▶ _Problem to work on_: All lines from the one with "# Network requests" to the end of the data: return those exactly, and only those.

▶ _Data_:
::::::::::

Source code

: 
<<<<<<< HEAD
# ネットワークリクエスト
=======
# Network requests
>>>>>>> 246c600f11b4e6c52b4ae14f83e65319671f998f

::::::::::

▶ _Solution for this exercise_:
# Network requests
>>>>>>> 246c600f11b4e6c52b4ae14f83e65319671f998f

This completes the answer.